■ EXERCISE REQUIREMENTS
Print the entries verbatim, starting at the very beginning and ending at the line that contains "3D dynamic scenes.", with both ends included. Leave the pictures out of your answer.
──────── DATA TO PROCESS ────────
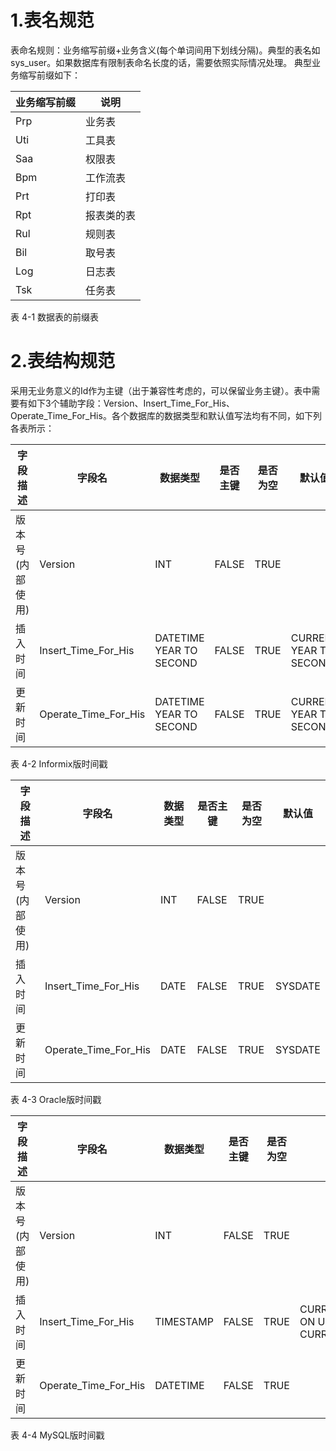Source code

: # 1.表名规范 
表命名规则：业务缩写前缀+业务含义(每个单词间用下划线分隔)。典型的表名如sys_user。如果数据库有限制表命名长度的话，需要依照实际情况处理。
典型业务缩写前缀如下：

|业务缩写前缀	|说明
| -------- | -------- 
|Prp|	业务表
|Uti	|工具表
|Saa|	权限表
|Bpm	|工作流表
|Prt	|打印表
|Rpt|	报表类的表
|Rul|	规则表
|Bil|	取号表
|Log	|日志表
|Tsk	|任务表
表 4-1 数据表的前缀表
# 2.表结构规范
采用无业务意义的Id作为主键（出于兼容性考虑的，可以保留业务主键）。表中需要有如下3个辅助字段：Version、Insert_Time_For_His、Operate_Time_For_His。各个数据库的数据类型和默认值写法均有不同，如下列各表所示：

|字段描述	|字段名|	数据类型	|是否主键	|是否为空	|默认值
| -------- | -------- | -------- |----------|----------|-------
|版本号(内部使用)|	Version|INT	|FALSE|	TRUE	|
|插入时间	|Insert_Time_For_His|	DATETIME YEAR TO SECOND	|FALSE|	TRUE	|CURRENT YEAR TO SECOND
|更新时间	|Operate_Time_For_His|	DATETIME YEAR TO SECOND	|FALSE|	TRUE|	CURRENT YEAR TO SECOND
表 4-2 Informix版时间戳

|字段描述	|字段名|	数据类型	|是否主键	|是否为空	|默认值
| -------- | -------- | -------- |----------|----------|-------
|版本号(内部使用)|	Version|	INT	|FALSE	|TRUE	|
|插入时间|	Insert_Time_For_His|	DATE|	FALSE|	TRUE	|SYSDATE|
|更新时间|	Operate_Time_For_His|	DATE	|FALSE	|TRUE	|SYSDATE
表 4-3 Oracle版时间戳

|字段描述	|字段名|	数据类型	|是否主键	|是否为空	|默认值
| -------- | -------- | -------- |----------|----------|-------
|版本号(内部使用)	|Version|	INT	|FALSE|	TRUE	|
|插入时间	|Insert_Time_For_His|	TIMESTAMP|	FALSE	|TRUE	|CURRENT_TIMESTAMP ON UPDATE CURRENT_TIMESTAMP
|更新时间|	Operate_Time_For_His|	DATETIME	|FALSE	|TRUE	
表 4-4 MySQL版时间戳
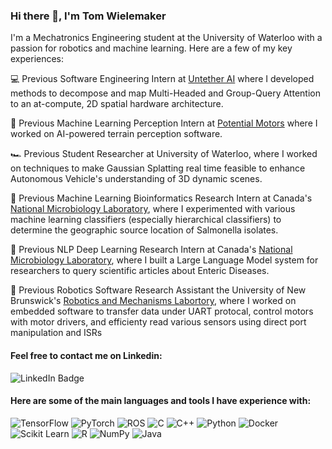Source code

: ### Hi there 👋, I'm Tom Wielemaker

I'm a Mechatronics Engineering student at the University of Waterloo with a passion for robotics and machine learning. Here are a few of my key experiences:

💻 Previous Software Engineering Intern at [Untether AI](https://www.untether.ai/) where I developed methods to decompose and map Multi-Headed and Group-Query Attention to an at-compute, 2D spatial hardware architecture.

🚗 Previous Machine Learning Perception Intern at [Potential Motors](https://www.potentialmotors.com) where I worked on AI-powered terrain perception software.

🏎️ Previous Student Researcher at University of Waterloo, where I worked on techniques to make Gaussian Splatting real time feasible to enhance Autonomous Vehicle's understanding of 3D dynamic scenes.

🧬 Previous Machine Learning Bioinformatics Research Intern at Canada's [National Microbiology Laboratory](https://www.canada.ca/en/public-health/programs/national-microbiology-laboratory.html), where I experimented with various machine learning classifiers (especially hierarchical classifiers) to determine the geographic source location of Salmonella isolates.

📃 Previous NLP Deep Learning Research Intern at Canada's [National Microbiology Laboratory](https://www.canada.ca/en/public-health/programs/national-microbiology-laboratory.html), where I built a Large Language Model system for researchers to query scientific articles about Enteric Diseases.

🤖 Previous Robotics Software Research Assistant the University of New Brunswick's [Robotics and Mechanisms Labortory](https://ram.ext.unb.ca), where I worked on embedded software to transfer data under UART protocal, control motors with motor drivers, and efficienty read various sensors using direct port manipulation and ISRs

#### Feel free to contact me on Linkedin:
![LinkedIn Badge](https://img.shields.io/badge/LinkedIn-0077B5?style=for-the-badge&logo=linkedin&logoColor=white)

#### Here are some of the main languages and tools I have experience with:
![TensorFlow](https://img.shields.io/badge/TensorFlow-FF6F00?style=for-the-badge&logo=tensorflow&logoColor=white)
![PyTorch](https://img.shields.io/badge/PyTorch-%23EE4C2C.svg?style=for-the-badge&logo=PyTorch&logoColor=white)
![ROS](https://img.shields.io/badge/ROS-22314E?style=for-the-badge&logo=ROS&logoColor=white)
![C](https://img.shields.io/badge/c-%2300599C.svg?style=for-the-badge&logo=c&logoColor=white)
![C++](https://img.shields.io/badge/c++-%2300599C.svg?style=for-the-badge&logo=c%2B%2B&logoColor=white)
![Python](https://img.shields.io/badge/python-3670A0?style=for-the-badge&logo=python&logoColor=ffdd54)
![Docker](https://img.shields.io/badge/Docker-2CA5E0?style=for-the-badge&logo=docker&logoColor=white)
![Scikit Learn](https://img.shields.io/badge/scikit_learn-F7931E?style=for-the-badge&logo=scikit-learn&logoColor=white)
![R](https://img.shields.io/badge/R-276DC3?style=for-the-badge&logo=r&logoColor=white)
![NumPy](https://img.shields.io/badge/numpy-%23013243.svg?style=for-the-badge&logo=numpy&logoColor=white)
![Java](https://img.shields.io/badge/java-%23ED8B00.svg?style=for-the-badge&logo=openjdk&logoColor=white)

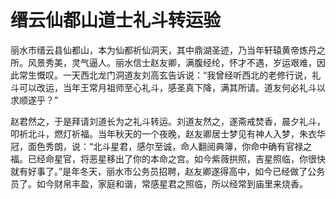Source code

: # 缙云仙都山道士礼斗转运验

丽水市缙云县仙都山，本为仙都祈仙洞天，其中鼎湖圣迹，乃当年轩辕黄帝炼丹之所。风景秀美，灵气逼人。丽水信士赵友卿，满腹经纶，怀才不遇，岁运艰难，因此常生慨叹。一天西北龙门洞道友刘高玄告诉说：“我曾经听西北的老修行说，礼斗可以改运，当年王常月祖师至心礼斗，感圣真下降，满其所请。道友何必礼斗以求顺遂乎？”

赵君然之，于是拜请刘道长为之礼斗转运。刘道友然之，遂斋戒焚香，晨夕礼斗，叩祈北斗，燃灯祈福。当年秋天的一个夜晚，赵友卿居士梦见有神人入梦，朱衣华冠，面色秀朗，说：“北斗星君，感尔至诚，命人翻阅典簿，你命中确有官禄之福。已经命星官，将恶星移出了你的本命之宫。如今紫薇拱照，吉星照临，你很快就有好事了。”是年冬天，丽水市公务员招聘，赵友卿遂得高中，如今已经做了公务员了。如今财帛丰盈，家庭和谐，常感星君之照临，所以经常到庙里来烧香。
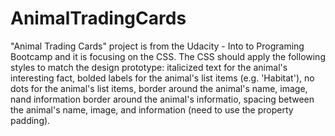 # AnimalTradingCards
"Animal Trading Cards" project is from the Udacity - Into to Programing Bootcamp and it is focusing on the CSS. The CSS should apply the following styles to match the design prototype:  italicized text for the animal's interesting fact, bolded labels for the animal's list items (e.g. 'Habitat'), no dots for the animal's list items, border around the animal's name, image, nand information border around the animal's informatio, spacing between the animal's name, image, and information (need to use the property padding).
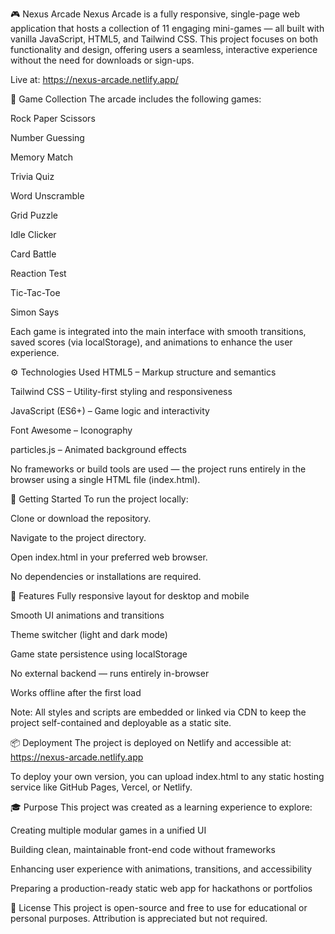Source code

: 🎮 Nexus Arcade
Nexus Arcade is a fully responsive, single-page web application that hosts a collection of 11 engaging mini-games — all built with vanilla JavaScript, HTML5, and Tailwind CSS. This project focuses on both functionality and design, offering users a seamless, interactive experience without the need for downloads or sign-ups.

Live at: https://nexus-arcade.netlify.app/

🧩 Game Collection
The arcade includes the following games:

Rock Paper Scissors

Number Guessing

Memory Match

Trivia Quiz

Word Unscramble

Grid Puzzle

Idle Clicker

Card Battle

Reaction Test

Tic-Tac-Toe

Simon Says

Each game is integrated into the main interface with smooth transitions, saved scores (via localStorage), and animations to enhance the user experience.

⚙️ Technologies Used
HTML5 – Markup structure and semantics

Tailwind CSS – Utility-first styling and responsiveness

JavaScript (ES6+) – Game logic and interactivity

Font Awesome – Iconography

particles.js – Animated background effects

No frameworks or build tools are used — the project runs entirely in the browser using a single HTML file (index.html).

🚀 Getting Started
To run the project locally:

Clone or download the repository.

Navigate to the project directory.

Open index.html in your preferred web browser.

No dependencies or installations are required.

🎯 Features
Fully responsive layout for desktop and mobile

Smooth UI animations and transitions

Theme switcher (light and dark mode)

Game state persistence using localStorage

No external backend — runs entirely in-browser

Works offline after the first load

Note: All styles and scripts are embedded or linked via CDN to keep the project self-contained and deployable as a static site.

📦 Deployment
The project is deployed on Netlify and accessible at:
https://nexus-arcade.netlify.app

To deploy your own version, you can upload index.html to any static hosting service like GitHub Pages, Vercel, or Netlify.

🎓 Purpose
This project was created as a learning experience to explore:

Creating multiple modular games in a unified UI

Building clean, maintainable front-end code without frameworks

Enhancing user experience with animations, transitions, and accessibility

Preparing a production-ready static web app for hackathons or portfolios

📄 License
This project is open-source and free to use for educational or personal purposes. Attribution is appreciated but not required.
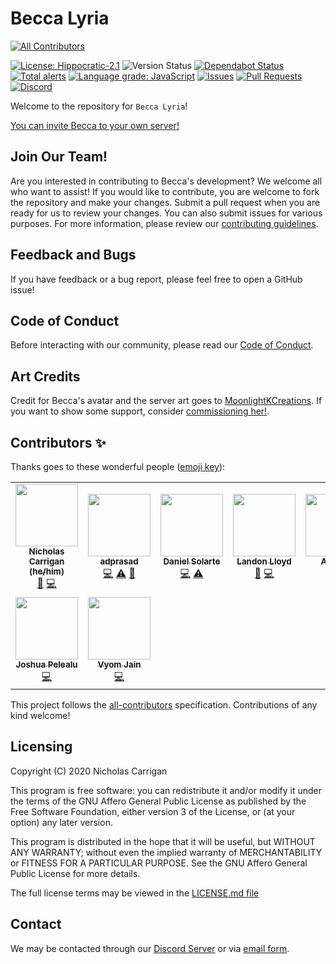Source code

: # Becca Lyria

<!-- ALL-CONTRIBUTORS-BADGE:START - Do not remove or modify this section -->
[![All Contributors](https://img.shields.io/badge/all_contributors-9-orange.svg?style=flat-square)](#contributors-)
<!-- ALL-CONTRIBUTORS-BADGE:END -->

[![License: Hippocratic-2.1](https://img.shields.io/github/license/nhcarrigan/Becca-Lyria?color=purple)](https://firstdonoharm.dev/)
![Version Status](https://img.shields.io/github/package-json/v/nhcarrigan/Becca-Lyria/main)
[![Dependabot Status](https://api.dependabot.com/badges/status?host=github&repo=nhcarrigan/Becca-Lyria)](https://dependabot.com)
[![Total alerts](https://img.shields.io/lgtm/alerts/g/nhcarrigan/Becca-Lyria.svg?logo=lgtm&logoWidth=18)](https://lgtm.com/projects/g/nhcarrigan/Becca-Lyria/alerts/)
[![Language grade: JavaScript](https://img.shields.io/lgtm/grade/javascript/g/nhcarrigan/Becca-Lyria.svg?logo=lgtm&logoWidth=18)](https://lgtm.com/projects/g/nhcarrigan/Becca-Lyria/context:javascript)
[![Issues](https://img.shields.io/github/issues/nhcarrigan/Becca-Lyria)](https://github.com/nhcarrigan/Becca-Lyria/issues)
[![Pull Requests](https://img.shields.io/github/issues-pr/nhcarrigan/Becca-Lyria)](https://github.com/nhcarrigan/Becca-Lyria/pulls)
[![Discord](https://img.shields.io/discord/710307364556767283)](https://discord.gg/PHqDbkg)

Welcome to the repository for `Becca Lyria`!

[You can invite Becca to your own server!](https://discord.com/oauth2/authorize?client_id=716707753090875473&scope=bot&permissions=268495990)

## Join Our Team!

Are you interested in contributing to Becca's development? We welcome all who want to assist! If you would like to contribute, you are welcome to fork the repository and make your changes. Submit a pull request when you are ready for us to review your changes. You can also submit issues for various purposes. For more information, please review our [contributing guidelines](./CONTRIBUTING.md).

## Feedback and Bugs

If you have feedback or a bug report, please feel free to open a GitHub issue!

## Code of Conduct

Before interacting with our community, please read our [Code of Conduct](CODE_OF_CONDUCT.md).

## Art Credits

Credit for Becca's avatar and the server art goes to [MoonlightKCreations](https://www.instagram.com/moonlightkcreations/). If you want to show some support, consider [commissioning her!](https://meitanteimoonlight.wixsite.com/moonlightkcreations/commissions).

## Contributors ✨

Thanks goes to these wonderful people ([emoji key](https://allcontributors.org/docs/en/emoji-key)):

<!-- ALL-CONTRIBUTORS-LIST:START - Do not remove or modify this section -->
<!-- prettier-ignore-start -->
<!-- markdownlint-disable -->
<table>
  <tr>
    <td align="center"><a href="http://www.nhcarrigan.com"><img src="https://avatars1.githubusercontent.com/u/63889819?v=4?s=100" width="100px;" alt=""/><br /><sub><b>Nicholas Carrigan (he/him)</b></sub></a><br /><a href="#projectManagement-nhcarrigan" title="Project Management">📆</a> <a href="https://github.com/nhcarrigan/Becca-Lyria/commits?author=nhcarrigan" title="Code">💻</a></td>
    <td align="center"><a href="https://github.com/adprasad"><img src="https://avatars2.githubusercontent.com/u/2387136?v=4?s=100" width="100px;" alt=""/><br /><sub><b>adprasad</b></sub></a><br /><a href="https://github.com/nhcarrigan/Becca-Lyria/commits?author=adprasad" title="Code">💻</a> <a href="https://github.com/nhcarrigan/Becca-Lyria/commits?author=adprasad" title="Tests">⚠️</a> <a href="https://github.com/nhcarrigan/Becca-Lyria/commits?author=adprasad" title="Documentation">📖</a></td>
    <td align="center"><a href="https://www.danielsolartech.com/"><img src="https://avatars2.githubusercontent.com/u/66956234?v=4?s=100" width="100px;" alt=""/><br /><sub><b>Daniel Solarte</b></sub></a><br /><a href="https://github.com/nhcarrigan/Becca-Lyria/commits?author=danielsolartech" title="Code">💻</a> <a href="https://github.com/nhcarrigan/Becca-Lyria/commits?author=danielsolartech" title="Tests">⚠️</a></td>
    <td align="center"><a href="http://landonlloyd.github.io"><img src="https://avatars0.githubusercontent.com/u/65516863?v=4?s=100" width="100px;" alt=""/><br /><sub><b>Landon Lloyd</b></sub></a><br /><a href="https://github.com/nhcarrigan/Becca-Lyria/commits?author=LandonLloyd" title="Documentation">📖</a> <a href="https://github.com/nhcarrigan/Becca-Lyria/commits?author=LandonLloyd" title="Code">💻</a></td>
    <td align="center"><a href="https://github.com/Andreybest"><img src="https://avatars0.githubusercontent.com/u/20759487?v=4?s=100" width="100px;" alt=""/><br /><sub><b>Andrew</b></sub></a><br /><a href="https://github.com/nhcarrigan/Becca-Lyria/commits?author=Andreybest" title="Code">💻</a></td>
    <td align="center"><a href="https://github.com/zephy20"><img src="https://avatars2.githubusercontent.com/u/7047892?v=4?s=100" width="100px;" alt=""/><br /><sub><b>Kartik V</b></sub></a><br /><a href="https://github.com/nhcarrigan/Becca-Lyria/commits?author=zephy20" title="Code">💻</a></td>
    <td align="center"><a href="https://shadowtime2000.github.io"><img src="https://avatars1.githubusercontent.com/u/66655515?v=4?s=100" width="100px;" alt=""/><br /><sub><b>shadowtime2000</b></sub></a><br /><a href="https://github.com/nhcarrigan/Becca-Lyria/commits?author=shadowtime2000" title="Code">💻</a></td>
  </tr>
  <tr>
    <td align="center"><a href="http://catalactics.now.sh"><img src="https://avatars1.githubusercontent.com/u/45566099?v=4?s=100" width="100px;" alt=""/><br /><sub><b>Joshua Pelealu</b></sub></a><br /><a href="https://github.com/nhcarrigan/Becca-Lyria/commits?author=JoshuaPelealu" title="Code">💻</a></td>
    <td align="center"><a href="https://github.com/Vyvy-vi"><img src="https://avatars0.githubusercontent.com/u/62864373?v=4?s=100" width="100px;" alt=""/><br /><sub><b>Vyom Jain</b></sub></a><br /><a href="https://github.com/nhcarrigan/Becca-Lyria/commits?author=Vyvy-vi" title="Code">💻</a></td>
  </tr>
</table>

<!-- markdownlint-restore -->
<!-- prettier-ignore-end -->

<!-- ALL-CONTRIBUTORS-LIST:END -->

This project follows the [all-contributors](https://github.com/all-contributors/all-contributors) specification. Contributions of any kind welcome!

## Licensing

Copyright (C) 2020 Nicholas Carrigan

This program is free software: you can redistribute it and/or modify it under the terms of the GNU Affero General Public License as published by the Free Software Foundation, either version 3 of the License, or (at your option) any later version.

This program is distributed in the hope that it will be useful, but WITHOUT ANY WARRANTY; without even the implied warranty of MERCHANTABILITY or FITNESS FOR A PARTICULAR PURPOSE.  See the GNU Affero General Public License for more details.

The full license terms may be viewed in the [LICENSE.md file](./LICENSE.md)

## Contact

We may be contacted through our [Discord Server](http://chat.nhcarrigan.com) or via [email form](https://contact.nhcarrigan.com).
────────
■ SOLUTION TO THE PROBLEM
Source code

: # 1.表名规范 
表命名规则：业务缩写前缀+业务含义(每个单词间用下划线分隔)。典型的表名如sys_user。如果数据库有限制表命名长度的话，需要依照实际情况处理。
典型业务缩写前缀如下：

|业务缩写前缀	|说明
| -------- | -------- 
|Prp|	业务表
|Uti	|工具表
|Saa|	权限表
|Bpm	|工作流表
|Prt	|打印表
|Rpt|	报表类的表
|Rul|	规则表
|Bil|	取号表
|Log	|日志表
|Tsk	|任务表
表 4-1 数据表的前缀表
# 2.表结构规范
采用无业务意义的Id作为主键（出于兼容性考虑的，可以保留业务主键）。表中需要有如下3个辅助字段：Version、Insert_Time_For_His、Operate_Time_For_His。各个数据库的数据类型和默认值写法均有不同，如下列各表所示：

|字段描述	|字段名|	数据类型	|是否主键	|是否为空	|默认值
| -------- | -------- | -------- |----------|----------|-------
|版本号(内部使用)|	Version|INT	|FALSE|	TRUE	|
|插入时间	|Insert_Time_For_His|	DATETIME YEAR TO SECOND	|FALSE|	TRUE	|CURRENT YEAR TO SECOND
|更新时间	|Operate_Time_For_His|	DATETIME YEAR TO SECOND	|FALSE|	TRUE|	CURRENT YEAR TO SECOND
表 4-2 Informix版时间戳

|字段描述	|字段名|	数据类型	|是否主键	|是否为空	|默认值
| -------- | -------- | -------- |----------|----------|-------
|版本号(内部使用)|	Version|	INT	|FALSE	|TRUE	|
|插入时间|	Insert_Time_For_His|	DATE|	FALSE|	TRUE	|SYSDATE|
|更新时间|	Operate_Time_For_His|	DATE	|FALSE	|TRUE	|SYSDATE
表 4-3 Oracle版时间戳

|字段描述	|字段名|	数据类型	|是否主键	|是否为空	|默认值
| -------- | -------- | -------- |----------|----------|-------
|版本号(内部使用)	|Version|	INT	|FALSE|	TRUE	|
|插入时间	|Insert_Time_For_His|	TIMESTAMP|	FALSE	|TRUE	|CURRENT_TIMESTAMP ON UPDATE CURRENT_TIMESTAMP
|更新时间|	Operate_Time_For_His|	DATETIME	|FALSE	|TRUE	
表 4-4 MySQL版时间戳
Source code

: ### Hi there 👋, I'm Tom Wielemaker

I'm a Mechatronics Engineering student at the University of Waterloo with a passion for robotics and machine learning. Here are a few of my key experiences:

💻 Previous Software Engineering Intern at [Untether AI](https://www.untether.ai/) where I developed methods to decompose and map Multi-Headed and Group-Query Attention to an at-compute, 2D spatial hardware architecture.

🚗 Previous Machine Learning Perception Intern at [Potential Motors](https://www.potentialmotors.com) where I worked on AI-powered terrain perception software.

🏎️ Previous Student Researcher at University of Waterloo, where I worked on techniques to make Gaussian Splatting real time feasible to enhance Autonomous Vehicle's understanding of 3D dynamic scenes.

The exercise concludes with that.